## Dataset entries
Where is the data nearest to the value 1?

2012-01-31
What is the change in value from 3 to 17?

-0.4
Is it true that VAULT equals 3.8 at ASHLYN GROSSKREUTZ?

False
---
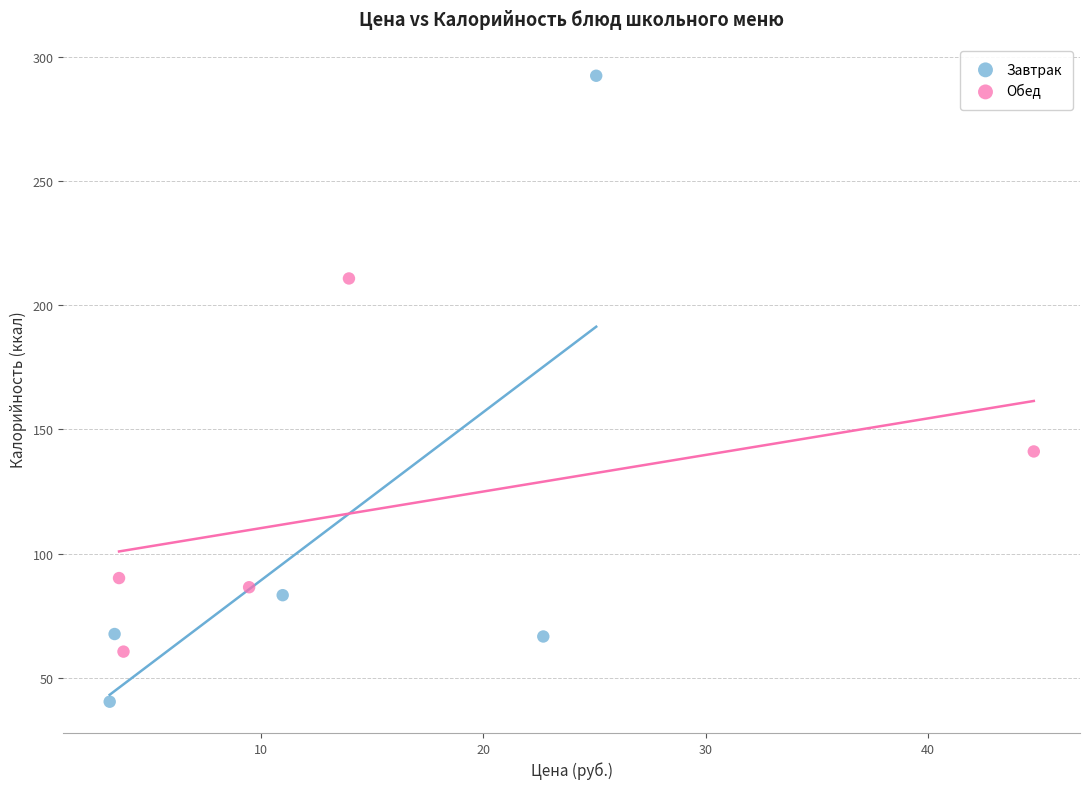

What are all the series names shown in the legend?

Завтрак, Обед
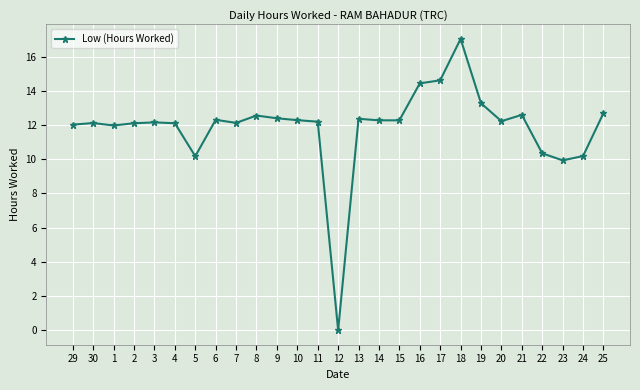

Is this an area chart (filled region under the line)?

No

## Task to carry out
Change "value" to "number" in the lines between the one holding "Where is the data nearest to the value 1?" and the one holding "Is it true that", inclusive. Give back only those lines, with everything else left as it is.

## Output
Where is the data nearest to the number 1?

2012-01-31
What is the change in number from 3 to 17?

-0.4
Is it true that VAULT equals 3.8 at ASHLYN GROSSKREUTZ?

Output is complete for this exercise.